On Saturday England played the first of three Autumn Internationals against Argentina at Twickenham. The end result was a 21-8 victory for the Red and Whites but the performance told a far different story.
Head Coach Eddie Jones called the game a “grindathon”, adding that they were “off the pace a bit”. This was the first game in eight months so there was understandably going to be a little bit of sluggishness but perhaps the entire 80 minutes is a little much.
Around the hour mark flanker Sam Undersell conceded a penalty to which Jones slammed his notebook down in frustration. The performance was much more akin to that of their footballing counterparts and uncharacteristic of a side that has won 20 out of 21 test matches with Jones at the helm.
The match began in England’s favour. George Ford missed a first minute penalty with the kick rebound off the crossbar but thankfully was given a second opportunity six minutes later to make it 3-0. The lead lasted only three minutes before Emiliano Boffelli levelled the game up. Another bit of Argentine indiscipline led to the third penalty in the opening quarter of an hour and Ford converted a second time to put England back in the lead 6-3.

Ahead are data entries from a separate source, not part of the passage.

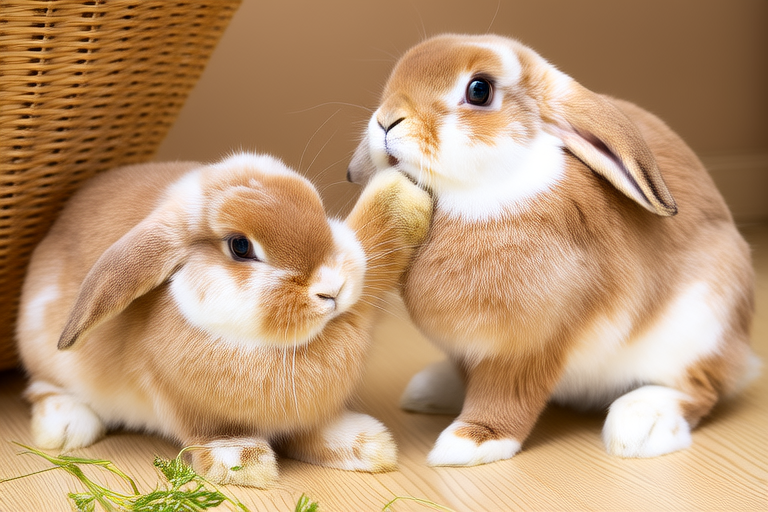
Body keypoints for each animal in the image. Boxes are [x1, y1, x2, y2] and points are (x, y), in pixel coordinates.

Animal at [16, 152, 432, 487]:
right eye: (240, 246)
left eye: (318, 209)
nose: (333, 288)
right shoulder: (191, 408)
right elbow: (215, 435)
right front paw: (244, 464)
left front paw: (365, 444)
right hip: (45, 351)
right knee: (42, 386)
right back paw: (66, 429)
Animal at [347, 33, 759, 467]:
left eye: (479, 90)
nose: (387, 121)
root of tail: (741, 353)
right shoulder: (470, 348)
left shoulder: (530, 346)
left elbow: (506, 396)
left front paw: (468, 443)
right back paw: (428, 390)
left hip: (699, 327)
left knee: (702, 387)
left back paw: (641, 425)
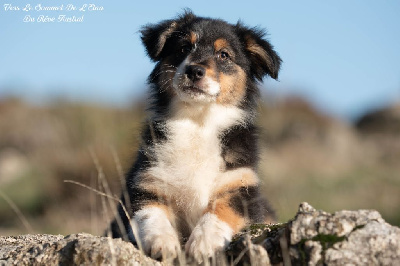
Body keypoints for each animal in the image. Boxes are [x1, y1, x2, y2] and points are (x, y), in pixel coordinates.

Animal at [109, 10, 282, 264]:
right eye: (183, 48)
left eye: (223, 55)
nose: (194, 71)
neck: (198, 123)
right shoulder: (145, 183)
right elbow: (151, 213)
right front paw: (163, 243)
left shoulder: (241, 187)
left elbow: (220, 210)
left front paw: (203, 244)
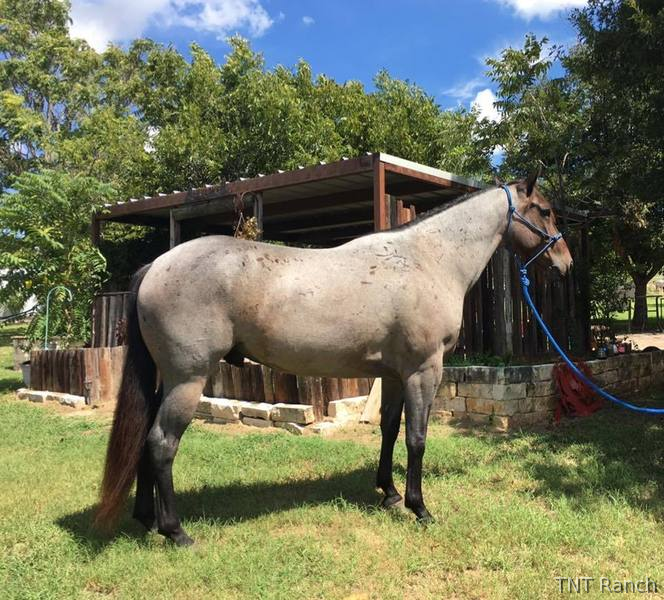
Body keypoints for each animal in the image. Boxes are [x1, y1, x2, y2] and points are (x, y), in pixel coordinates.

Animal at [95, 173, 573, 546]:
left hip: (168, 379)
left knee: (145, 437)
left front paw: (389, 493)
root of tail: (156, 265)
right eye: (546, 211)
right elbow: (416, 438)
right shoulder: (424, 371)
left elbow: (388, 429)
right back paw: (175, 531)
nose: (565, 262)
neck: (427, 260)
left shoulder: (394, 374)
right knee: (162, 442)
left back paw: (146, 519)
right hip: (188, 380)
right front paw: (419, 507)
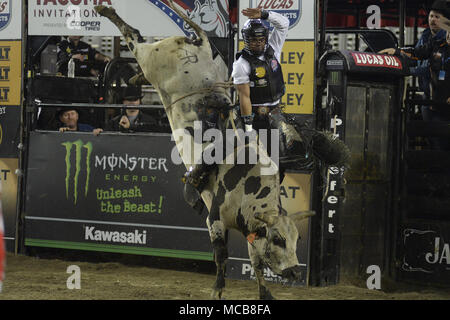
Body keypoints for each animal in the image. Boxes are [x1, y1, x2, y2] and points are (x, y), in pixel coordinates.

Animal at [96, 1, 316, 300]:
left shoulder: (251, 226)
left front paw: (265, 293)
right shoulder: (216, 220)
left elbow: (256, 259)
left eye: (297, 238)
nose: (294, 272)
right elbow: (221, 256)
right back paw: (105, 11)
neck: (247, 183)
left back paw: (133, 76)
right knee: (134, 36)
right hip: (150, 56)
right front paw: (217, 291)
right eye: (278, 238)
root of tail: (198, 43)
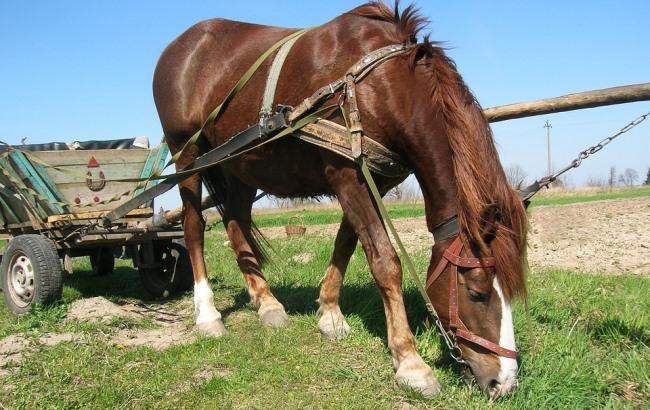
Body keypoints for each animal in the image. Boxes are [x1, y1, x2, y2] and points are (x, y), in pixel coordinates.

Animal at [152, 0, 528, 398]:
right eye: (477, 293)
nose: (504, 382)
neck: (377, 85)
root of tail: (182, 45)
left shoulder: (373, 178)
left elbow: (346, 243)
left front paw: (330, 313)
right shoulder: (346, 175)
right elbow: (384, 261)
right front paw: (410, 362)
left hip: (239, 165)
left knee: (235, 221)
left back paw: (266, 302)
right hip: (188, 156)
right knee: (194, 226)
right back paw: (207, 313)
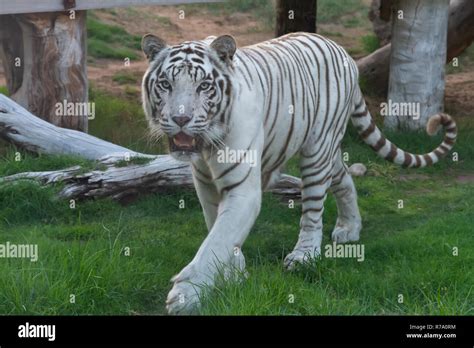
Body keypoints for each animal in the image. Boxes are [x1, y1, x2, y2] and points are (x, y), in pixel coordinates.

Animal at [140, 32, 456, 314]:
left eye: (204, 86)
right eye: (166, 84)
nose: (181, 119)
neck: (206, 146)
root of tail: (343, 53)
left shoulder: (242, 188)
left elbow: (216, 240)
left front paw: (185, 295)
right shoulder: (205, 183)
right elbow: (218, 231)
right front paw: (233, 275)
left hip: (316, 151)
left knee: (313, 212)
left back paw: (304, 255)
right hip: (328, 151)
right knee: (344, 177)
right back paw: (350, 227)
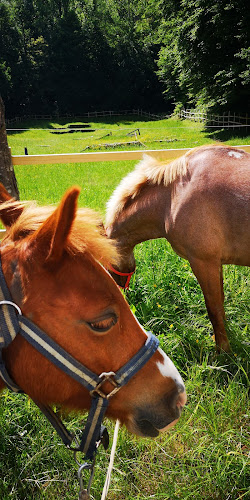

In the 22nd minute Mike Brown bravely leaps to catch a high kick but a challenge from Joaquin Tuculet leaves him in a heap on the floor. As Brown receives treatment the referee reviews the footage and deems it worthy of a yellow card. In my opinion Tuculet has his eyes on the ball the whole time and so a sin bin seems a little harsh. Brown is forced off the pitch from the injuries he sustained in the collision and is replaced by Semesa Rokoduguni.
A minute later the extra man helped England score the first try of the game with Nathan Hughes touching down following a wonderful pass from George Ford. Unfortunately he missed the conversion hitting the post. The remaining 17 minutes of the first half passed by with almost no incident except a fifth England penalty which Ford converted putting the score at 14-3 at the break.
The second half somehow found a way to be less enjoyable than the first. England struggled heavily and couldn’t seem to find their groove, Argentina on the other hand were unwilling to take advantage of that, hardly troubling them. It took 26 minutes before substitute Rokoduguni scored a try to award the first points of the half.
It was referred to the TMO as the try in the corner wasn’t clear enough for the referee. Sure enough after some deliberation it was awarded and Ford converted, extending England’s lead to 21-3. With two minutes to go it seemed Jones’ team was going to shut out Argentina and they wouldn’t score a try but they finally managed it on the 30th phase. In a fashion true to the spirit of the game the conversion was missed and all the fans went home miserable.
The statistics tell the same miserable story too with Argentina controlling a whopping 62 per cent possession and England forced to make twice the amount of tackles. The lack of desire to win or play any sort of cohesive rugby cost Argentina with them only scoring a singular try despite having a grip on the game.
Try scorer Semesa Rokoduguni’s day was especially important. Not only was this just his third cap after a debut three years ago but he served in Afghanistan as a British Army Lance Corporal. Following the game’s conclusion he said “It’s one of those emotional days but it’s an honour to represent the army as a whole.”
Next weekend England come up against Australia, who finished up 29-21 winners against Wales. Eddie Jones and his team will be feeling optimistic that they can beat the Wallabies losing one of their last seven meetings. You can watch the game from 3pm on Saturday on Sky Sports Action or Sky Sports Main Event.